Dataset content →
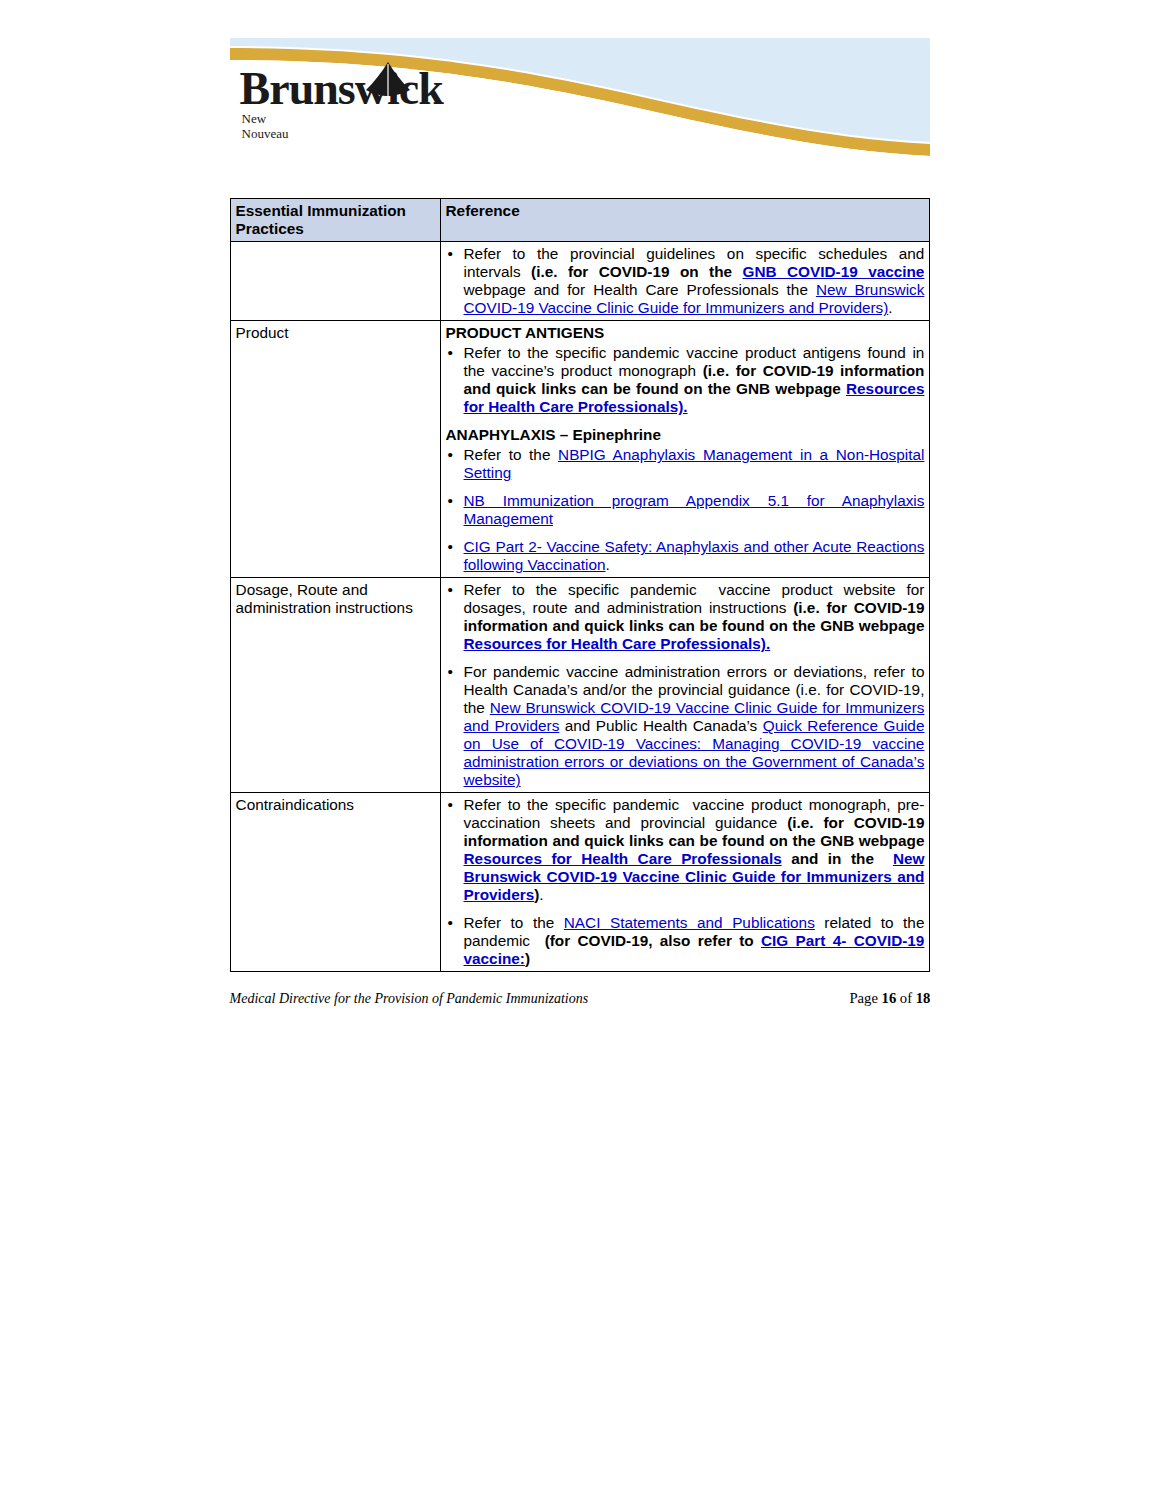Brunswick
New Nouveau
| Essential Immunization Practices | Reference |
| --- | --- |
| | Refer to the provincial guidelines on specific schedules and intervals (i.e. for COVID-19 on the GNB COVID-19 vaccine webpage and for Health Care Professionals the New Brunswick COVID-19 Vaccine Clinic Guide for Immunizers and Providers) . |
| Product | PRODUCT ANTIGENS Refer to the specific pandemic vaccine product antigens found in the vaccine’s product monograph (i.e. for COVID-19 information and quick links can be found on the GNB webpage Resources for Health Care Professionals). ANAPHYLAXIS – Epinephrine Refer to the NBPIG Anaphylaxis Management in a Non-Hospital Setting NB Immunization program Appendix 5.1 for Anaphylaxis Management CIG Part 2- Vaccine Safety: Anaphylaxis and other Acute Reactions following Vaccination . |
| Dosage, Route and administration instructions | Refer to the specific pandemic vaccine product website for dosages, route and administration instructions (i.e. for COVID-19 information and quick links can be found on the GNB webpage Resources for Health Care Professionals). For pandemic vaccine administration errors or deviations, refer to Health Canada’s and/or the provincial guidance (i.e. for COVID-19, the New Brunswick COVID-19 Vaccine Clinic Guide for Immunizers and Providers and Public Health Canada’s Quick Reference Guide on Use of COVID-19 Vaccines: Managing COVID-19 vaccine administration errors or deviations on the Government of Canada’s website) |
| Contraindications | Refer to the specific pandemic vaccine product monograph, pre-vaccination sheets and provincial guidance (i.e. for COVID-19 information and quick links can be found on the GNB webpage Resources for Health Care Professionals and in the New Brunswick COVID-19 Vaccine Clinic Guide for Immunizers and Providers ) . Refer to the NACI Statements and Publications related to the pandemic (for COVID-19, also refer to CIG Part 4- COVID-19 vaccine: ) |
Medical Directive for the Provision of Pandemic Immunizations
Page 16 of 18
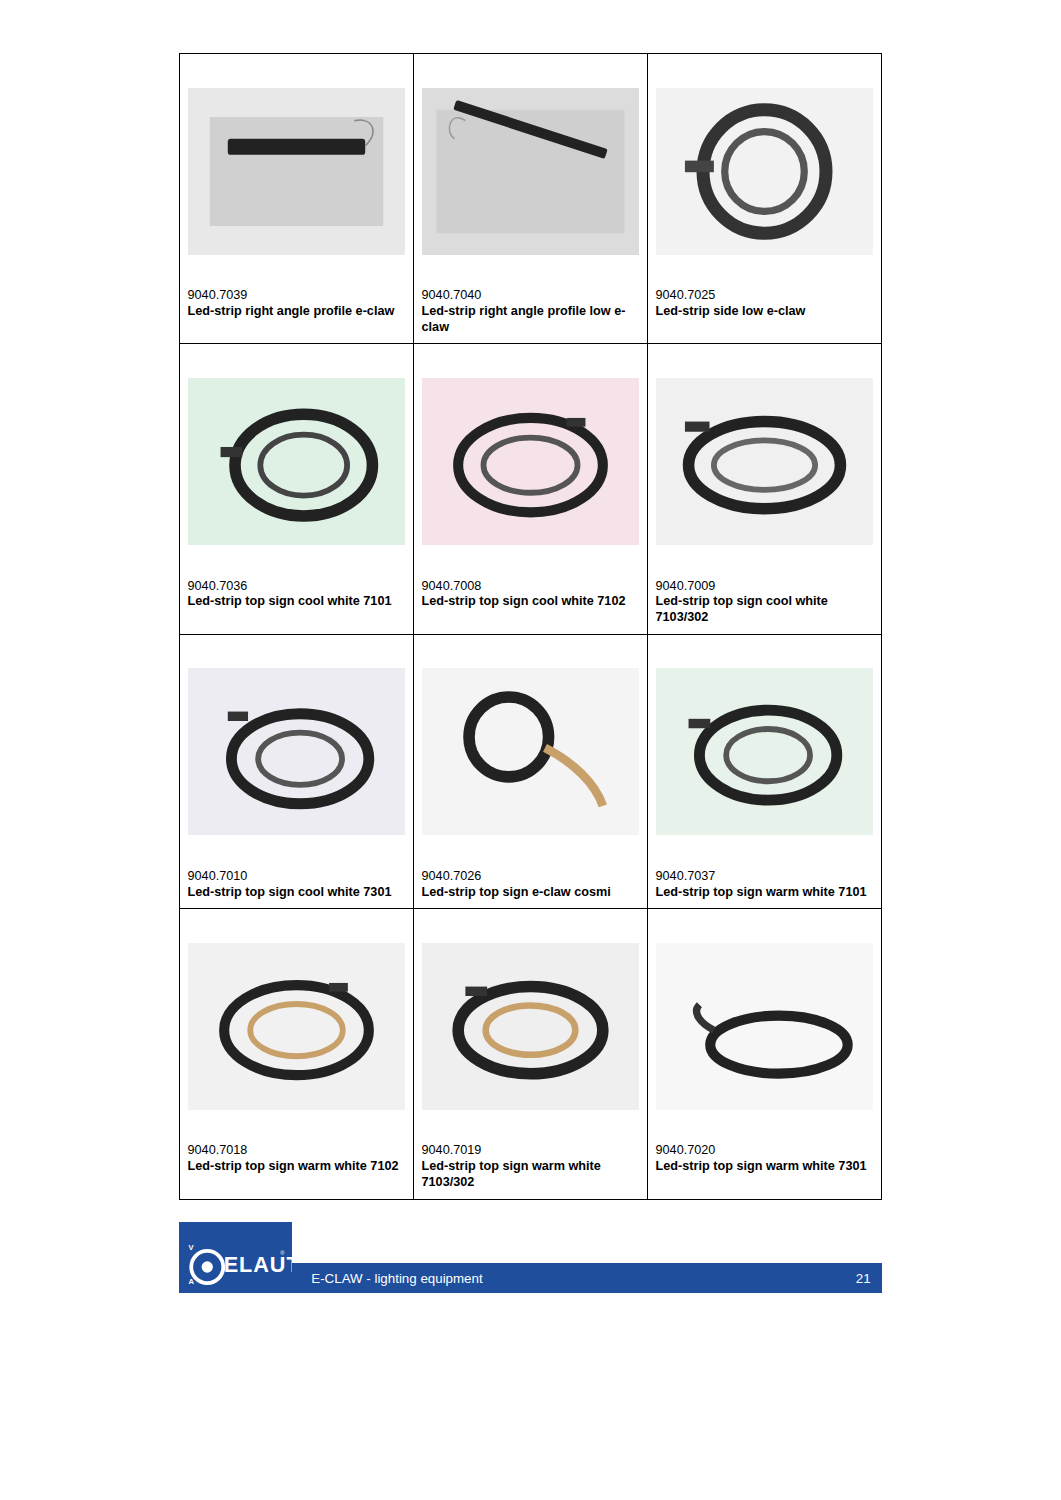| 9040.7039 Led-strip right angle profile e-claw | 9040.7040 Led-strip right angle profile low e-claw | 9040.7025 Led-strip side low e-claw |
| 9040.7036 Led-strip top sign cool white 7101 | 9040.7008 Led-strip top sign cool white 7102 | 9040.7009 Led-strip top sign cool white 7103/302 |
| 9040.7010 Led-strip top sign cool white 7301 | 9040.7026 Led-strip top sign e-claw cosmi | 9040.7037 Led-strip top sign warm white 7101 |
| 9040.7018 Led-strip top sign warm white 7102 | 9040.7019 Led-strip top sign warm white 7103/302 | 9040.7020 Led-strip top sign warm white 7301 |
E-CLAW - lighting equipment 21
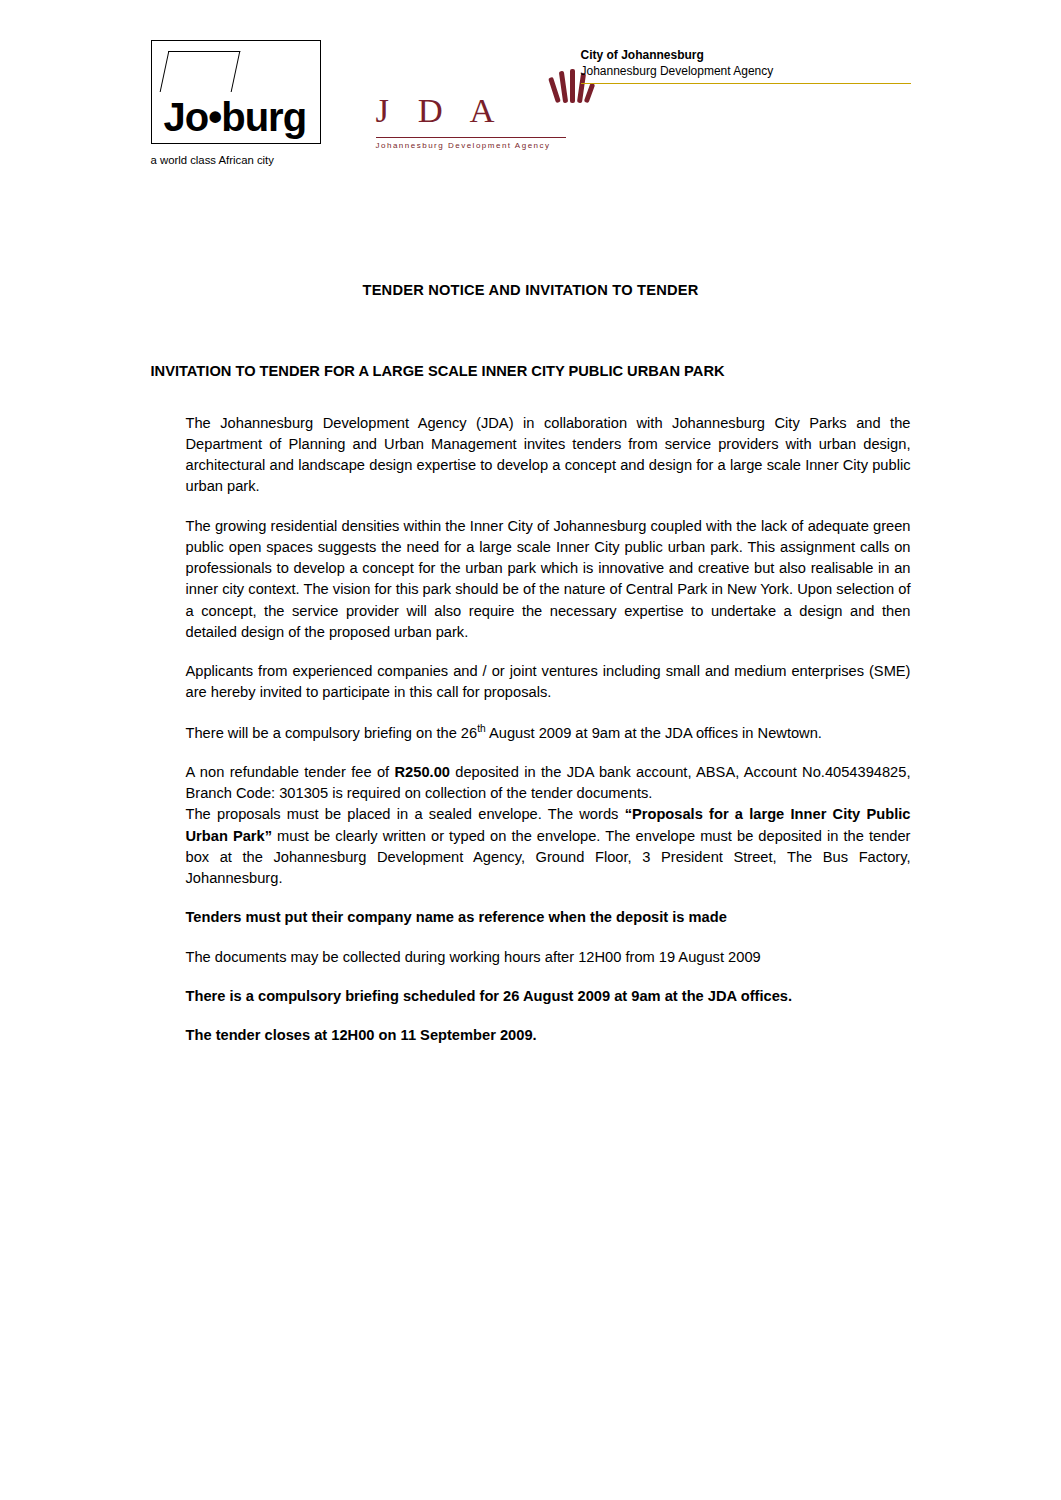Jo•burg
a world class African city
J D A
Johannesburg Development Agency
City of Johannesburg
Johannesburg Development Agency
TENDER NOTICE AND INVITATION TO TENDER
INVITATION TO TENDER FOR A LARGE SCALE INNER CITY PUBLIC URBAN PARK
The Johannesburg Development Agency (JDA) in collaboration with Johannesburg City Parks and the Department of Planning and Urban Management invites tenders from service providers with urban design, architectural and landscape design expertise to develop a concept and design for a large scale Inner City public urban park.
The growing residential densities within the Inner City of Johannesburg coupled with the lack of adequate green public open spaces suggests the need for a large scale Inner City public urban park. This assignment calls on professionals to develop a concept for the urban park which is innovative and creative but also realisable in an inner city context. The vision for this park should be of the nature of Central Park in New York. Upon selection of a concept, the service provider will also require the necessary expertise to undertake a design and then detailed design of the proposed urban park.
Applicants from experienced companies and / or joint ventures including small and medium enterprises (SME) are hereby invited to participate in this call for proposals.
There will be a compulsory briefing on the 26th August 2009 at 9am at the JDA offices in Newtown.
A non refundable tender fee of R250.00 deposited in the JDA bank account, ABSA, Account No.4054394825, Branch Code: 301305 is required on collection of the tender documents.
The proposals must be placed in a sealed envelope. The words “Proposals for a large Inner City Public Urban Park” must be clearly written or typed on the envelope. The envelope must be deposited in the tender box at the Johannesburg Development Agency, Ground Floor, 3 President Street, The Bus Factory, Johannesburg.
Tenders must put their company name as reference when the deposit is made
The documents may be collected during working hours after 12H00 from 19 August 2009
There is a compulsory briefing scheduled for 26 August 2009 at 9am at the JDA offices.
The tender closes at 12H00 on 11 September 2009.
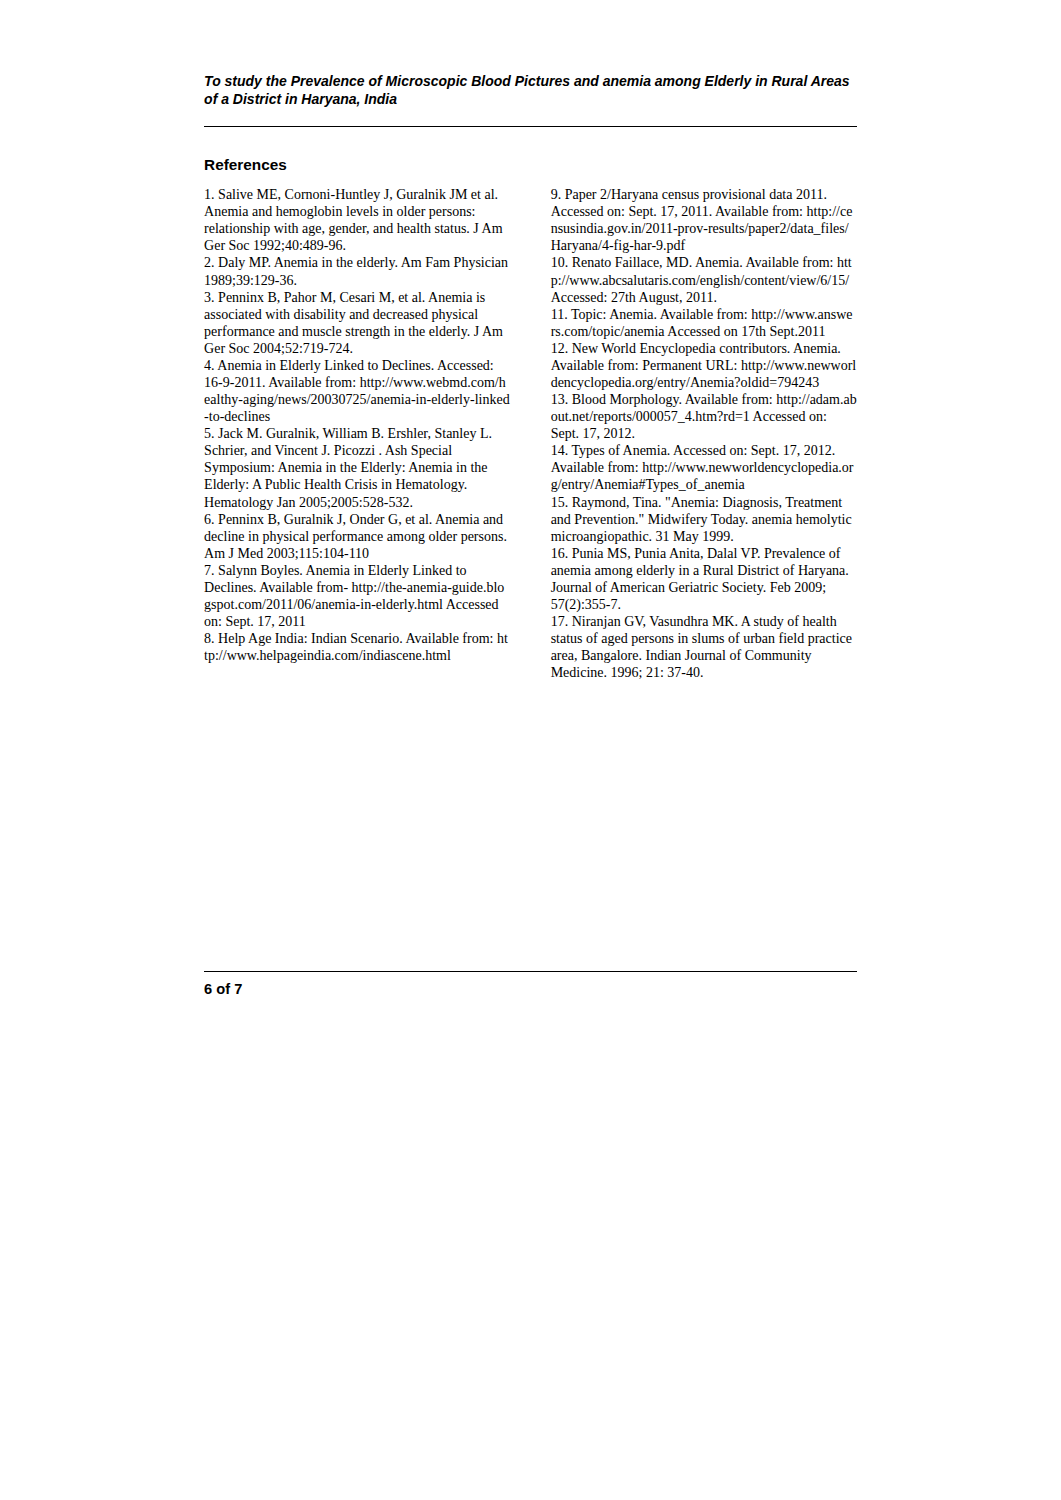To study the Prevalence of Microscopic Blood Pictures and anemia among Elderly in Rural Areas of a District in Haryana, India
References
1. Salive ME, Cornoni-Huntley J, Guralnik JM et al. Anemia and hemoglobin levels in older persons: relationship with age, gender, and health status. J Am Ger Soc 1992;40:489-96.
2. Daly MP. Anemia in the elderly. Am Fam Physician 1989;39:129-36.
3. Penninx B, Pahor M, Cesari M, et al. Anemia is associated with disability and decreased physical performance and muscle strength in the elderly. J Am Ger Soc 2004;52:719-724.
4. Anemia in Elderly Linked to Declines. Accessed: 16-9-2011. Available from: http://www.webmd.com/healthy-aging/news/20030725/anemia-in-elderly-linked-to-declines
5. Jack M. Guralnik, William B. Ershler, Stanley L. Schrier, and Vincent J. Picozzi . Ash Special Symposium: Anemia in the Elderly: Anemia in the Elderly: A Public Health Crisis in Hematology. Hematology Jan 2005;2005:528-532.
6. Penninx B, Guralnik J, Onder G, et al. Anemia and decline in physical performance among older persons. Am J Med 2003;115:104-110
7. Salynn Boyles. Anemia in Elderly Linked to Declines. Available from- http://the-anemia-guide.blogspot.com/2011/06/anemia-in-elderly.html Accessed on: Sept. 17, 2011
8. Help Age India: Indian Scenario. Available from: http://www.helpageindia.com/indiascene.html
9. Paper 2/Haryana census provisional data 2011. Accessed on: Sept. 17, 2011. Available from: http://censusindia.gov.in/2011-prov-results/paper2/data_files/Haryana/4-fig-har-9.pdf
10. Renato Faillace, MD. Anemia. Available from: http://www.abcsalutaris.com/english/content/view/6/15/ Accessed: 27th August, 2011.
11. Topic: Anemia. Available from: http://www.answers.com/topic/anemia Accessed on 17th Sept.2011
12. New World Encyclopedia contributors. Anemia. Available from: Permanent URL: http://www.newworldencyclopedia.org/entry/Anemia?oldid=794243
13. Blood Morphology. Available from: http://adam.about.net/reports/000057_4.htm?rd=1 Accessed on: Sept. 17, 2012.
14. Types of Anemia. Accessed on: Sept. 17, 2012. Available from: http://www.newworldencyclopedia.org/entry/Anemia#Types_of_anemia
15. Raymond, Tina. "Anemia: Diagnosis, Treatment and Prevention." Midwifery Today. anemia hemolytic microangiopathic. 31 May 1999.
16. Punia MS, Punia Anita, Dalal VP. Prevalence of anemia among elderly in a Rural District of Haryana. Journal of American Geriatric Society. Feb 2009; 57(2):355-7.
17. Niranjan GV, Vasundhra MK. A study of health status of aged persons in slums of urban field practice area, Bangalore. Indian Journal of Community Medicine. 1996; 21: 37-40.
6 of 7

Directions for this task →
List, from the entries above, every line in which the word "Penninx" shows up.

Your solution →
3. Penninx B, Pahor M, Cesari M, et al. Anemia is associated with disability and decreased physical performance and muscle strength in the elderly. J Am Ger Soc 2004;52:719-724.
6. Penninx B, Guralnik J, Onder G, et al. Anemia and decline in physical performance among older persons. Am J Med 2003;115:104-110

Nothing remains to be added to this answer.